*** Task inputs Section Begins ***

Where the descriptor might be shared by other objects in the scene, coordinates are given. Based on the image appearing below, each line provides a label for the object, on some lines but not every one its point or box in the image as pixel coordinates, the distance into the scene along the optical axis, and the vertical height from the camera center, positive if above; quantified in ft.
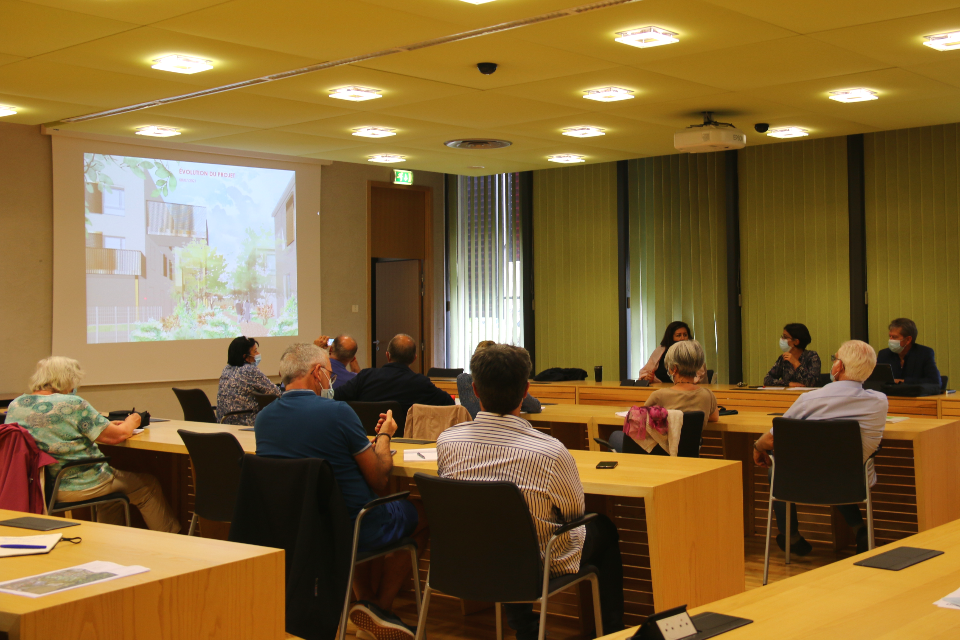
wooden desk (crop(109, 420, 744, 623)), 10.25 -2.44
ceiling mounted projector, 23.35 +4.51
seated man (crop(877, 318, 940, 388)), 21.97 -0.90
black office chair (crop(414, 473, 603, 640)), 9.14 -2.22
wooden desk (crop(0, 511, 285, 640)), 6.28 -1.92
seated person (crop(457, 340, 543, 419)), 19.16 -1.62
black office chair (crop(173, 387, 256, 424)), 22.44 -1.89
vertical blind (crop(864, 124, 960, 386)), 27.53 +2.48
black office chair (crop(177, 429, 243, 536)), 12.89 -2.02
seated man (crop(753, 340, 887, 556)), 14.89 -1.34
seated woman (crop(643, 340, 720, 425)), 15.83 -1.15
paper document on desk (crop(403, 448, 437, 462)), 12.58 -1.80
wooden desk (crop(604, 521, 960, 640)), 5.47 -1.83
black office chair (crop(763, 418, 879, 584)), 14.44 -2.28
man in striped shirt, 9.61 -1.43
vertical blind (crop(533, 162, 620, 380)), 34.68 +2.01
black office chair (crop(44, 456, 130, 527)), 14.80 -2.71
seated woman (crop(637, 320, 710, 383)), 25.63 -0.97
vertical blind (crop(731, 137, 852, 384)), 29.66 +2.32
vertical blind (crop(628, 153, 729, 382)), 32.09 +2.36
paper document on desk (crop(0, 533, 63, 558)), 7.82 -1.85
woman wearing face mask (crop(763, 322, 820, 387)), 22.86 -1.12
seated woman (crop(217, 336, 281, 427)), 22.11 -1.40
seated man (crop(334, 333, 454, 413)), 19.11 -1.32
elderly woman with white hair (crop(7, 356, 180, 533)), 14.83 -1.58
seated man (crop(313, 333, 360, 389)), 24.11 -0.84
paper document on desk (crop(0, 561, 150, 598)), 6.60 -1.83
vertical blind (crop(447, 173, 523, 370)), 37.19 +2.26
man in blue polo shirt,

*** Task inputs Section Ends ***

→ **What the exercise asks**
Would you return all of the data above word for word, omitting every picture?

→ **Answer box**
Where the descriptor might be shared by other objects in the scene, coordinates are given. Based on the image appearing below, each line provides a label for the object, on some lines but not every one its point or box in the image as pixel coordinates, the distance into the scene along the optical axis, and the vertical height from the camera center, positive if above; quantified in ft.
wooden desk (crop(109, 420, 744, 623)), 10.25 -2.44
ceiling mounted projector, 23.35 +4.51
seated man (crop(877, 318, 940, 388)), 21.97 -0.90
black office chair (crop(414, 473, 603, 640)), 9.14 -2.22
wooden desk (crop(0, 511, 285, 640)), 6.28 -1.92
seated person (crop(457, 340, 543, 419)), 19.16 -1.62
black office chair (crop(173, 387, 256, 424)), 22.44 -1.89
vertical blind (crop(864, 124, 960, 386)), 27.53 +2.48
black office chair (crop(177, 429, 243, 536)), 12.89 -2.02
seated man (crop(753, 340, 887, 556)), 14.89 -1.34
seated woman (crop(643, 340, 720, 425)), 15.83 -1.15
paper document on desk (crop(403, 448, 437, 462)), 12.58 -1.80
wooden desk (crop(604, 521, 960, 640)), 5.47 -1.83
black office chair (crop(763, 418, 879, 584)), 14.44 -2.28
man in striped shirt, 9.61 -1.43
vertical blind (crop(533, 162, 620, 380)), 34.68 +2.01
black office chair (crop(44, 456, 130, 527)), 14.80 -2.71
seated woman (crop(637, 320, 710, 383)), 25.63 -0.97
vertical blind (crop(731, 137, 852, 384)), 29.66 +2.32
vertical blind (crop(628, 153, 729, 382)), 32.09 +2.36
paper document on desk (crop(0, 533, 63, 558)), 7.82 -1.85
woman wearing face mask (crop(763, 322, 820, 387)), 22.86 -1.12
seated woman (crop(217, 336, 281, 427)), 22.11 -1.40
seated man (crop(334, 333, 454, 413)), 19.11 -1.32
elderly woman with white hair (crop(7, 356, 180, 533)), 14.83 -1.58
seated man (crop(313, 333, 360, 389)), 24.11 -0.84
paper document on desk (crop(0, 561, 150, 598)), 6.60 -1.83
vertical blind (crop(447, 173, 523, 370)), 37.19 +2.26
man in blue polo shirt,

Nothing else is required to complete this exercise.